Keepers searched for other sloth bear cubs, or different bear species cubs, currently being hand-raised at other Association of Zoos and Aquariums accredited institutions, but were unable to find any. Instead, a team of National Zoo keepers, veterinarians and nutritionists immediately stepped up as surrogates for the cub.
“Carrying the cub around for hours at a time gave us a unique opportunity to bond with her,” said Stacey Tabellario, animal keeper. “We quickly became in-tune with her vocalizations, movements and sleep patterns. With past cubs at this stage, we mostly only viewed them via closed-circuit television, so this has been a great chance to learn more about cub development.”

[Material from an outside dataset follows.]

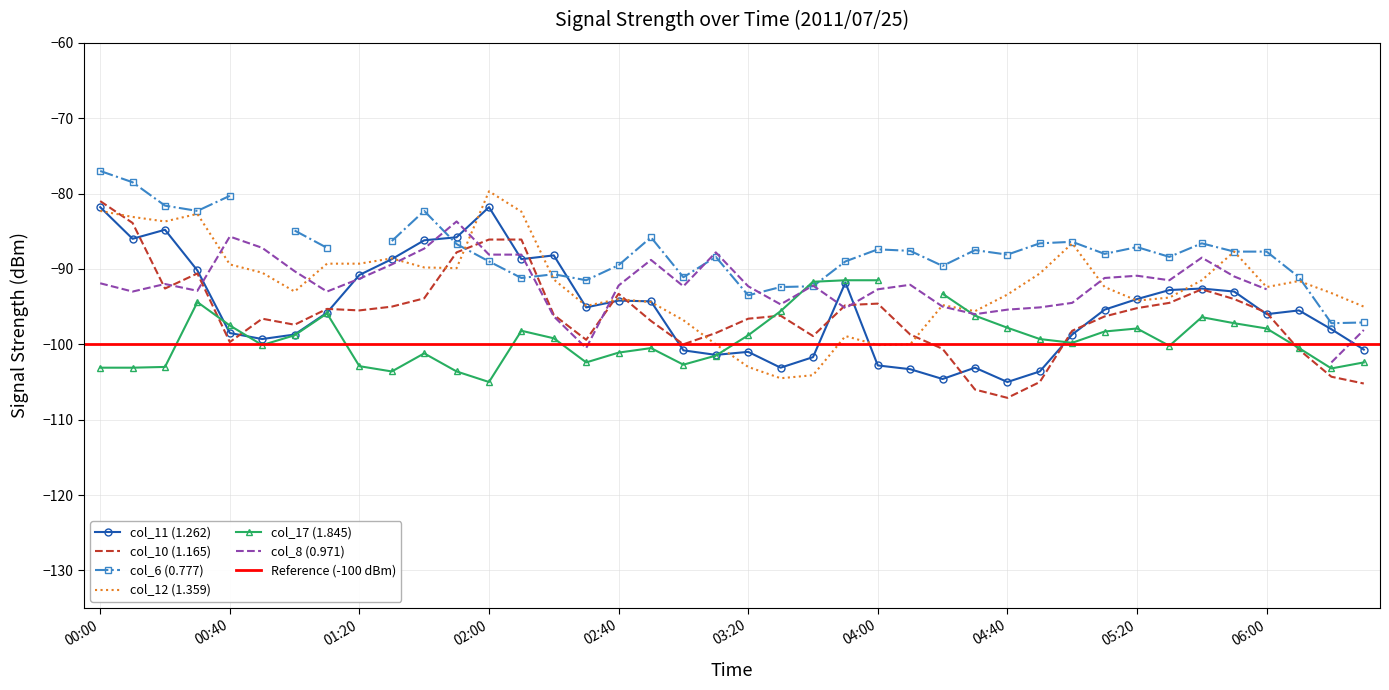

Is it true that col_11 (1.262) equals -101.0 at 03:20?

True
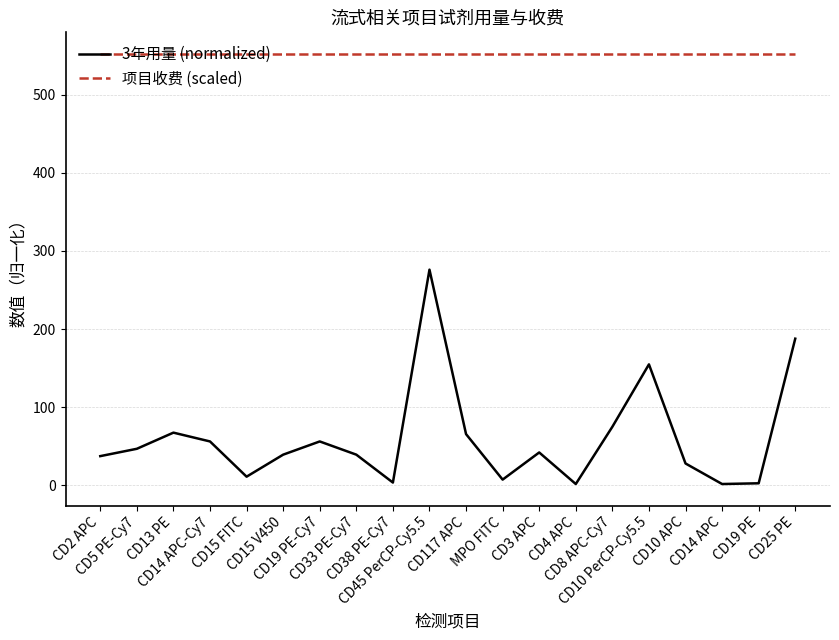

What is the lowest value of the 项目收费 (scaled) series?

552.0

Keepers stay with the cub 24 hours a day and bottle feed her at regular intervals. After the cub first returned to the sloth bear habitat, keepers bottle-fed her seven times each day, but that was gradually reduced to six and now five times each day.
When the cub’s eyes opened onJanuary 26, keepers started to increase their level of interaction with her to provide her with the social stimulation she needed. Sloth bear cubs stay with their mothers for about three years. As newborns they are cradled by their mothers, and as they grow they ride on their mothers’ backs. To simulate those types of interactions, the keepers initially carried the cub in a baby sling with them during their daily routines. Now that she is a little bigger, keepers play with the cub in her den or in a specially designated play area to encourage natural behaviors like climbing.
“It is always preferable for cubs to be raised by their mothers, but that was not possible this time,” said keeper and sloth bear expert Mindy Babitz. “We had to become this cub’s ‘mothers.’ We are caring for her needs around the clock—not just physical, but social, cognitive and emotional needs; it’s very encouraging to watch her develop and grow.”
The sloth bear team would like her to interact with other sloth bears. In the coming weeks keepers will allow the cub to explore the indoor dens of the Zoo’s adult sloth bears while they are outside. They plan to visually introduce her to the adults over the next few months. If the gradual introductions go well, the cub may eventually be reintroduced to Khali, or introduced to her father François for companionship. The cub will likely not be on exhibit until summer.
Khali has successfully raised two cubs, born in 2004, before. She gave birth to another cub in 2002, but the cub only survived for about one month. François, the Zoo’s adult male sloth bear, sired the cubs born December 29, 2013. Khali is only the second sloth bear to give birth to a litter of three cubs in North America.